Nouvelles de l'Empire : de mal en pire

     Le 2 mars 2007, le général US 4 étoiles en retraite Wesley Clark vendait la mèche à New York : dans une conférence publique (visible sur YouTube), il révélait que très peu après le 11/09/2001, tout frais retraité, un mémo top-secret lui fut montré en catimini au Pentagone par un autre collègue général effaré par son contenu : les Etats-Unis projetaient d'attaquer SEPT pays en cinq ans : Irak, Syrie, Liban, Libye, Somalie, Soudan et pour finir l'Iran.

À sa question "Pourquoi ? il lui fut répondu : "On ne sait pas !", ce qui fit rire (jaune ?) l'assistance.

     Il est vrai qu'il y a eu un peu d'impondérables dans l'ordre du programme de "regime change", des trous (on avait aussi oublié quelques "pays de merde", -dixit Trump- à détruire car refusant obstinément de se soumettre) et un sérieux retard dans l'exécution complète, mais dans les grandes lignes le programme a été lancé ou est activement en cours (Syrie). Des millions d'êtres humains semblables à nous ont vu leur vie s'achever tragiquement ou totalement ravagée par la volonté d'une minuscule caste de va-t-en-guerre décidés à punir des pays par trop irrespectueux de la volonté du plus fort, tout en améliorant copieusement les bilans du complexe militaro-industriel atlantiste.

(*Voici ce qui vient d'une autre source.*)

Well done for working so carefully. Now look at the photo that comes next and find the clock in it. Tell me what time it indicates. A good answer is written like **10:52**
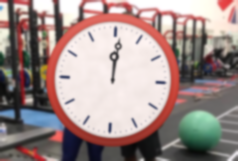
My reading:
**12:01**
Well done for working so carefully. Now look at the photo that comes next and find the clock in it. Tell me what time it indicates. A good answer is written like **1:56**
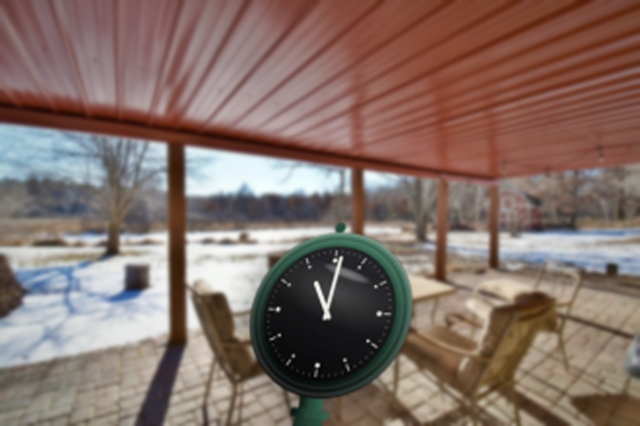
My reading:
**11:01**
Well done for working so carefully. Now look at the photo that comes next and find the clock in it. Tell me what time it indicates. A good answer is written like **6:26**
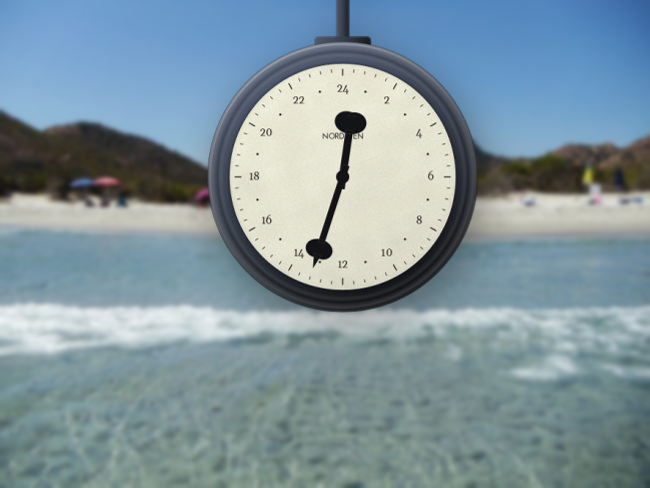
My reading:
**0:33**
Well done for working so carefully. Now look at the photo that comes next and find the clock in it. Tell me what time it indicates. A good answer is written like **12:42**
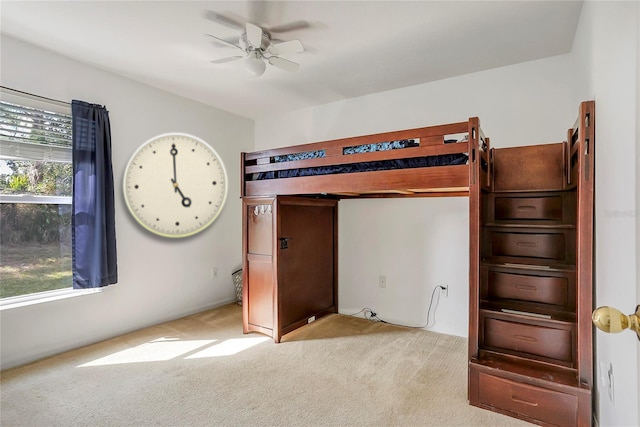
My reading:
**5:00**
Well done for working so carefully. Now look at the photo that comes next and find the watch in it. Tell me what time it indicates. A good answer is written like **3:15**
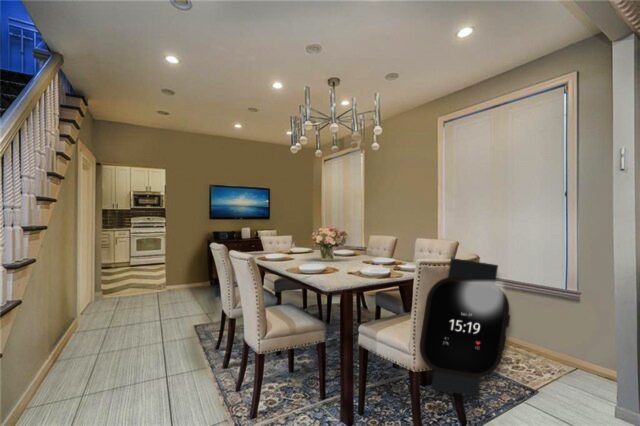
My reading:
**15:19**
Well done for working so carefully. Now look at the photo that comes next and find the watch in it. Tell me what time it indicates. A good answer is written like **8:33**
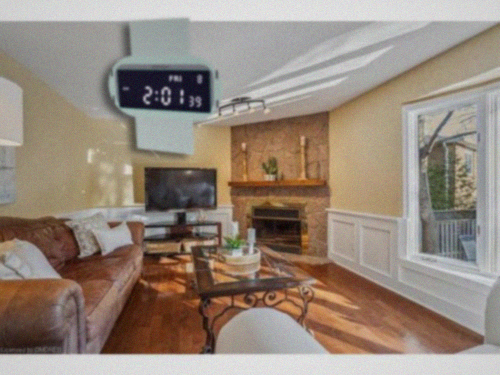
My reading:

     Quant à l'Iran, le dernier de la liste, (la cerise sur le gâteau ?) il avait pourtant déjà subi avec succès en 1953 un type innovateur de "regime change" made by CIA quand le Dr Mossadegh, le premier et dernier Premier Ministre jamais élu démocratiquement, qui tenta d'instaurer une République laïque, avait été renversé suite à sa nationalisation du pétrole iranien en représailles contre l'intransigeance british sur les dividendes pétroliers, grâce à de violentes "émeutes populaires" surgies de l'opération Anglo-US AJAX  organisée et pilotée par Kermit Roosevelt de la CIA et bien alimentée en valises bourrées de dollars.

     Ce grand bourgeois démocrate et laïque iranien fut accusé faussement d'être un "communiste", la peine de mort fut requise contre lui mais il fut embastillé jusqu'à sa mort, contrairement à certains de ses partisans qui furent torturés puis exécutés.

Et la démocratie avec, à jamais !

Ainsi fut réinstallé le Shah exilé qui mit en place une si cruelle dictature qu'elle conduisit bien plus tard à la révolution islamique.

Autrement dit, le peuple persan doit sa République Islamique actuelle aux sordides machinations des britanniques et de la CIA. ! On dit merci ?

     De notre vivant, pour beaucoup, nous avons vu s'effondrer l'empire soviétique et nous assistons en direct à la décomposition accélérée de l'empire OTANiste, sous la houlette de dirigeants mal élus ou réactionnaires dont le but, en dépit d'une propagande incroyablement hypocrite sur la "Démocratie, la Liberté et les Droits de l'Homme" n'est pas le bien-être et la prospérité de leurs peuples mais leur propre prospérité et leurs prébendes et ceci précisément au détriment des peuples. Et grâce à cette insatiable cupidité débridée, l'effet pervers le plus patent est que depuis des décennies ils ont grandement favorisé l'émergence de l'empire de demain, l'empire chinois.

     Lénine aurait dit : "les capitalistes nous vendront la corde avec laquelle nous les pendrons".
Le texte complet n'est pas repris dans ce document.